In the case of a founding team, the vesting schedule will be tied to the ‘good leaver’ and ‘bad leaver’ provisions. This clause can be found in a founders agreement or a shareholders agreement. We won’t delve into the specifics here but the idea is that the shares of the departing cofounder will be based on whether the cofounder is leaving as a ‘bad leaver’ or a ‘good leaver’. This helps in aligning the interests between the founders and also helps manage downside risks for angels or venture capitals (which is why this is now a standard and non negotiable clause in most investment term sheets).

2. Shares options (or employees shares option scheme (ESOS)) 

The next option is akin to an employees shares option scheme (ESOS) which is to grant shares options to the founder to buy or subscribe to shares of the company’s shares at a certain pre-agreed price (usually at a nominal value), and for the options to be vested based on the vesting schedule. 

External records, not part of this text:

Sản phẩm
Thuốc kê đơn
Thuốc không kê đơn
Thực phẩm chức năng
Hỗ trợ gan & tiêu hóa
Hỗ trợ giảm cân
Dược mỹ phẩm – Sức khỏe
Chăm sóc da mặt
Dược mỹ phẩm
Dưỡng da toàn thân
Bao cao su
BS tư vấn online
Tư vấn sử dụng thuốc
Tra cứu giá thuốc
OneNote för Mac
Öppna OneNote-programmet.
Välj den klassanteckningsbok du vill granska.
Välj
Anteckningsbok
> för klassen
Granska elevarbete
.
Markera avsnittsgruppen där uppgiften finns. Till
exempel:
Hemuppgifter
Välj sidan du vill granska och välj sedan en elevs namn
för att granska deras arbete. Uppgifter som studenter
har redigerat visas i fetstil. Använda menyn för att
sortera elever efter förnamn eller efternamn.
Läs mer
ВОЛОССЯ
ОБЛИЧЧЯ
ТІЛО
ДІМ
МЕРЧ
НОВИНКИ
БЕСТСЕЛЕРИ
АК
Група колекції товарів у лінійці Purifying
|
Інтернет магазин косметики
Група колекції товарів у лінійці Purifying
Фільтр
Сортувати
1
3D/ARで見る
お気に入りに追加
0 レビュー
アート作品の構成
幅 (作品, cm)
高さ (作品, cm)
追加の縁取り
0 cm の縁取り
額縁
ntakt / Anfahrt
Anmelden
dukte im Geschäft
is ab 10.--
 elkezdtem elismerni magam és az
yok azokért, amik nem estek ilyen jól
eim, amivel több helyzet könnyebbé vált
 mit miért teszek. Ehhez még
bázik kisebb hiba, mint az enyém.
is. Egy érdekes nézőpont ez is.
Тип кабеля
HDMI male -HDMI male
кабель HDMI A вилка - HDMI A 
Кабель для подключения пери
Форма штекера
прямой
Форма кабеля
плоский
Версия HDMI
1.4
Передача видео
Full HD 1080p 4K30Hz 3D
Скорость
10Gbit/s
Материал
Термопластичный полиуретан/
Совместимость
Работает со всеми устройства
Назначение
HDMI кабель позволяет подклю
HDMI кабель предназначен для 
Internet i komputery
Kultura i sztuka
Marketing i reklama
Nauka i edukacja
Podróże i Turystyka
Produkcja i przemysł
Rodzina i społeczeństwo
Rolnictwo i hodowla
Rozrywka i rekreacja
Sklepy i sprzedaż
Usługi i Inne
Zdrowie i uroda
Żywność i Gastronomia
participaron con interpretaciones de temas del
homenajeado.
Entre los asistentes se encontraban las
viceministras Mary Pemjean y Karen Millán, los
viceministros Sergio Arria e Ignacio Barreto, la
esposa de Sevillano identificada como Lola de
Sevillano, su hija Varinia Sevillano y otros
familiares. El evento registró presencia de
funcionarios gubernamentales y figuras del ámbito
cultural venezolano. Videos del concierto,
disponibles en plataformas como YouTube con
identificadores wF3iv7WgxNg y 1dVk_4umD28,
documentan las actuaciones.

To give effect to the shares option, the option holder (eg, a founder or an employee) may not need to put up his own cash upfront to subscribe or buy shares and there is not requirement to fully paid up on the issued shares.

Just take note that unlike upfront shares issuance, unexercised shares options do not give the right as a normal shareholder (eg, voting rights, dividends rights, or other customary rights provided as a shareholder). Although this can be distressing for a founder, the founder’s rights and interests can be addressed with a shareholders agreement or changes to the constitution of the company.

The other challenge that you need to navigate is keeping track of the shares capitalisation table (or ‘cap table’) so that you know how the shareholding structure and ratios will look like when an option shares is exercised.  

What are the other things to consider before setting up a vesting schedule for my startup?

Vesting schedules are contractual agreements between the shareholders including the founding team and investors. So you can forgo certain economic benefits to the issued shares to mimic the entitlement usually afforded to the shareholder. 

Some of the usual commercial issues to be considered include: 

  • Can the founders get all the same rights and benefits that come with the issued shares. To illustrate, ordinary shares come with voting rights in a general meeting, dividends rights, distribution of and participation in capital upon liquidation) on the ‘unvested shares’. So contractually speaking, any of these rights can be waived or restricted so long as the parties are agreeable in the founders agreement. 
  • Can a founder transfer and dispose of ‘unvested shares’ to any person? 
  • What are the steps and procedures when it comes to a departing founder leaving the company due to a shares forfeiture (eg, ‘cliff’ event or ‘bad leaver’ scenario) upon which the founder’s shares (which have already legally issued to such founder) needs to be sold or transferred back? And whether the shares should be transferred back to all the shareholders on a pro-rata basis or only to the founding team? And at what purchase price value?

You should speak to your legal counsel on whether you should have these protections in place or it can be forgo these issues to make the founders agreement simplified. 

What else to know about vesting schedules?

Once you understand the basics, crafting a good vesting schedule is pretty much straightforward work.

Unfortunately, some founders like to overcomplicate the vesting schedules by coming up with additional conditions or even unusual terms which makes implementing and may lead to unintended consequences in the future. My suggestion is to keep things simple and stick to the plain vanilla structure. implementation and consequences for each vesting can be challenging which needs to be carefully considered on each basis.

Instead, stick to the straightforward “reverse vesting” mechanism – upon which the shareholders (eg, founders or key talents) get the shares or right to purchase shares over time. The mechanism can be documented in the same shareholders agreement or founders agreement or a separate shares option agreement for this purpose. 

So to recap, when you want to adopt a vesting schedule, please make sure you get a corporate lawyer with experience in dealing with startups to take a look so that it’ll work. If you need to use a template vesting agreement, please make sure that the mechanism is workable in Malaysia.